でもさすがにそろそろ略したい。通用する略称さえあれば、日常で「世界の終りとハードボイルド・ワンダーランド」って、(会話のテンポを損ねないよう)ちょっと早口で言ったときのなんか正式名称を言ってマウント取ってる感、も出ずに済むし、文章で打つとき「世界の終わり」だっけ?「世界の終り」だっけ?「ハードボイルドワンダーランド」だっけ?「ハードボイルド・ワンダーランド」だっけ?といちいち検索せずにも済むのである。
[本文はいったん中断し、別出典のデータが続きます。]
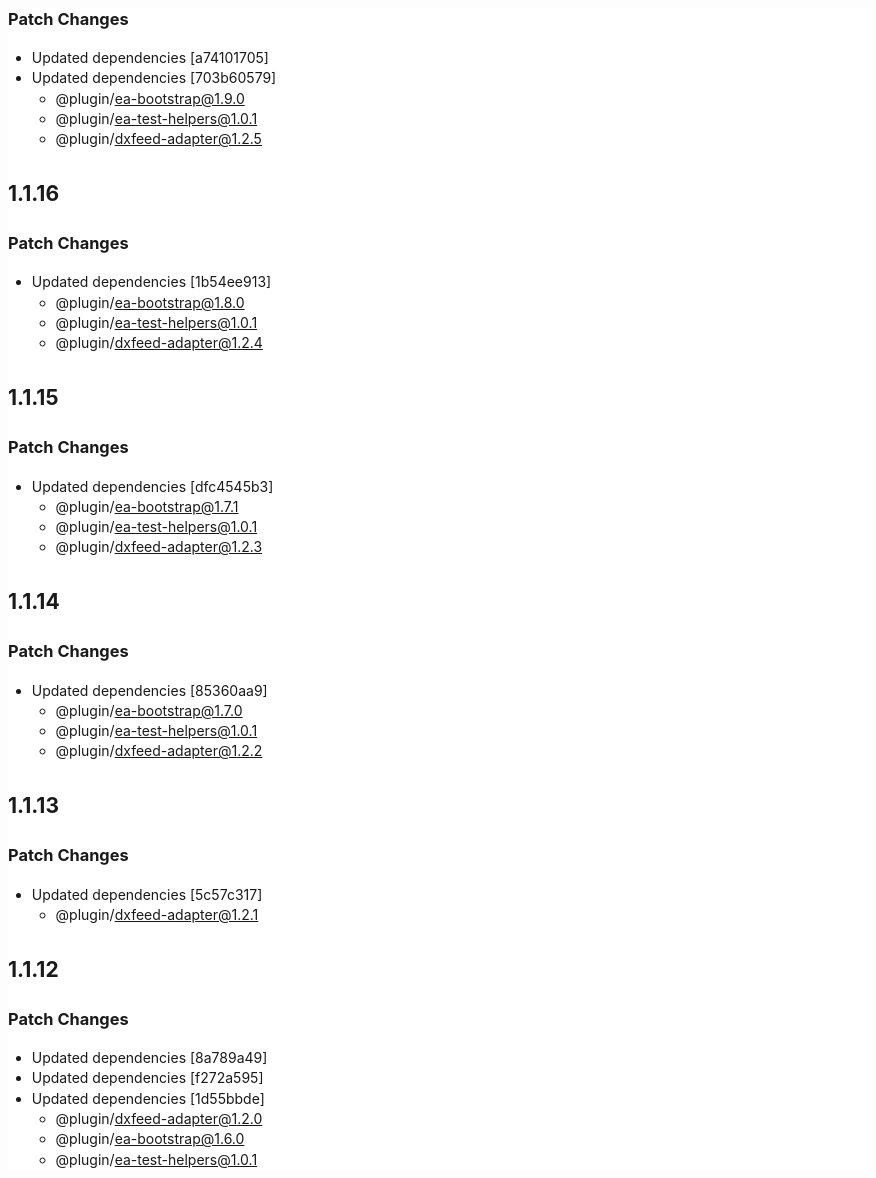 ### Patch Changes

- Updated dependencies [a74101705]
- Updated dependencies [703b60579]
  - @plugin/ea-bootstrap@1.9.0
  - @plugin/ea-test-helpers@1.0.1
  - @plugin/dxfeed-adapter@1.2.5

## 1.1.16

### Patch Changes

- Updated dependencies [1b54ee913]
  - @plugin/ea-bootstrap@1.8.0
  - @plugin/ea-test-helpers@1.0.1
  - @plugin/dxfeed-adapter@1.2.4

## 1.1.15

### Patch Changes

- Updated dependencies [dfc4545b3]
  - @plugin/ea-bootstrap@1.7.1
  - @plugin/ea-test-helpers@1.0.1
  - @plugin/dxfeed-adapter@1.2.3

## 1.1.14

### Patch Changes

- Updated dependencies [85360aa9]
  - @plugin/ea-bootstrap@1.7.0
  - @plugin/ea-test-helpers@1.0.1
  - @plugin/dxfeed-adapter@1.2.2

## 1.1.13

### Patch Changes

- Updated dependencies [5c57c317]
  - @plugin/dxfeed-adapter@1.2.1

## 1.1.12

### Patch Changes

- Updated dependencies [8a789a49]
- Updated dependencies [f272a595]
- Updated dependencies [1d55bbde]
  - @plugin/dxfeed-adapter@1.2.0
  - @plugin/ea-bootstrap@1.6.0
  - @plugin/ea-test-helpers@1.0.1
というわけで、メリットが大きいので、今日はいくつか略称を提案してみたい。
略称案1:セカハー
「ロンハー」*2みたいな感じですね。いいのではないでしょうか。
しかし、まあ「セカ」はいいとして、「ハードボイルド・ワンダーランド」を「ハー」と略してしまうのにはちょっと疑問が残る。「ハードボイルド」の重かっこいい感じがあまり略語で表現されていないのはいただきにくい。
略称案2:セカワン
「テリワン」*3みたいな感じですね。これも言いやすくていいんじゃないでしょうか。
しかし、まあ「セカ」はいいとして(世界→セカは「セカオワ」で確立してる)、「ハードボイルド・ワンダーランド」の2要素のうち、相対的に重要じゃない「ワンダーランド」のほうが残っちゃっているのがちょっとおさまりが悪く感じる。
というか、「世界の終りとハードボイルド・ワンダーランド」ってよく考えたら4要素「世界」「終り」「ハードボイルド」「ワンダーランド」あるので、それを2要素(各要素2文字)×2=4文字の略語にしようというのがすこし無理があるのかも。
略称案3:世終ハボワン
「浦期僕馬」*4みたいな感じですね。口に出しても伝わるとはとうてい思えないが、「浦期僕馬」もけっこう流行ったので、これも力のある人が使っていけば通じるようになるかもしれない。
やっぱり要素を落としていないのがえらい。世界が終わって、ハードボイルドなワンダーランドを楽しめるのが『世界の終りとハードボイルド・ワンダーランド』という作品のいちばんいいところですからね。
略称案ではないが…:壁の街と計算士
略称案ではないんですが、『壁の街と計算士』的な名前で最初から村上春樹が出してくれるのがこの件に関しては一番良かったですよね。『図書館と一角獣』とか、なんでもいいですが。
でも、それをせずに『世界の終りとハードボイルド・ワンダーランド』だったからこんなにかっこいいしわくわくする、というのも間違いがない。『世界の終りとハードボイルド・ワンダーランド』、本当にずるい作品ですね。
追記
英語だとEWHWみたいな感じで略せるのかも。「RHCP」*5みたいな感じですね。
2022.5.13追記:英語版のタイトルは「Hard-Boiled Wonderland and the End of the World」であり、日本語とは逆になっている*6らしい。
てことは、略すと「HWEW」ですね。
*1:オリックス・バファローズをオリックスと略す要領ですね。
*2:ロンドンハーツ
*4:浦和に期待した僕が馬鹿でした。詳しくはドメサカ板のしょうもないスラングが好きだった - タイドプールにとり残されてこちらの記事を参照。
*6:たしかに、「ハードボイルド・ワンダーランド」から始まるしね。